In a word, yes. But then, I’m old, so that probably explains it.

Callum Chapman

December 8th, 2009

Kenneth: You’re right, they’re all based on the book ‘I Am Legend’ by Richard Matheson, which is an absolute killer of a book that I read last year! However, the motion pictures of the book were called ‘Last Man on Earth’, and ‘Omega Man’, even though they followed the same story, which is slightly weird in my books! It wasn’t until the latest remake that they decided to actually name it after the book.

Andrew: Being a movie buff and and an English major are definitely advantages you have over me ;) Thank you for your comment though and I will keep the suggestions in mind when I come to writing another post similar to this one!

Sean: Much more skill, time and effort was most definitely required with the vintage posters, which is usually why they tend to look much better ;)

LG Bayao

December 8th, 2009

Funny, the old ones like better.

Tim

December 8th, 2009

Very interesting! I have to say, as much as I dislike the growing trend of posters becoming photo-shopped mashups of ‘floating heads’, the majority of the newer posters shown here tend to ‘pop’ and grab my attention more. It could be that they’re from when I was/am growing up, and hence I don’t feel nostalgic about the older ones, but the old ones just don’t appeal to me like the newer ones do, in particular the hand-drawn ones like the original House of Wax or Ladykillers posters shown here. Those two are just plain…ugly. To me. It’s just an opinion.

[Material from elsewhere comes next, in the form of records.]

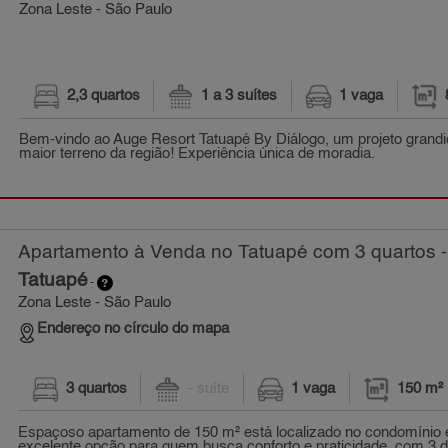
Zona Leste - São Paulo
2,3 quartos
1 a 3 suítes
1 vaga
Bem-vindo ao Auge Resort Tatuapé By Diálogo, um projeto grandi
maior terreno da região! Experiência única de moradia.
Apartamento à Venda no Tatuapé com 3 quartos -
Tatuapé
-
Zona Leste - São Paulo
Endereço no círculo do mapa
3 quartos
- suíte
1 vaga
150 m²
Espaçoso apartamento de 150 m² está localizado no condomínio ed
excelente opção para quem busca conforto e praticidade. com 3 do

Oh, and you’re spot on about the remake Time Machine poster’s colour scheme not seeming quite right – it always annoyed me when the film came out. Could be a much better poster if there was some deep blue or orange mixed in. Anything other than just yellow.

Tim

December 8th, 2009

Forgot to say in the above comment – I’m not totally against the older posters, or hand-drawn ones. I’m a huge fan of works like those by Drew Struzan and similar. That is a style that desperately needs a comeback!

tony

December 8th, 2009

great stuff!

the “R” from rollerball is the same with “R” the scorpions logo (http://tinyurl.com/yfkw42o)

Scott

December 10th, 2009

For the most part, I like the originals better. One note: the SABRINA poster copy would imply that this was probably from a RE-release of the movie and not the original poster from 1954 as the reference to “Fairest Lady” would be to her role in MY FAIR LADY (1964). There are at least 4 other poster designs (Google it) foreign and domestic, that seem to be closer to the original release – none of which are impressive.

Richie

December 10th, 2009

great stuff …. a lot of improvement in some posters, while a few others are a mere disappointing ….

paul

December 12th, 2009

Writer sucks at critiquing the posters differences and styles

paul

December 12th, 2009

Will Smiths movies has relly became horrible after Man in Black 3 not that I were a fan of his before then. .

Kim

December 14th, 2009

A bit harsh Paul, but I tend to agree. This is more a collection of movie posters than a good look at how they have changed etc.
Mind you would you read through 500 words per poster?

PP

February 13th, 2010

The 1954 Sabrina poster is a good example of the use of color to make your message stand out. The striking color of her ensemble draws the eye to Audrey Hepburn, and who doesn’t know Audrey Hepburn? If we fail to miss that, her name is written in bright yellow across a black block which creates a great contrast.

sir suckalot

March 19th, 2010

i cant belive i am leged was a reatake i never new till today!!!! lol

ScifiDrive

March 21st, 2010

design styles change through time, one sees some of that era in the artwork, amazing how time and styles change. Great post!

victor remigio

July 22nd, 2010

A great research. Design alone differs in a millennium.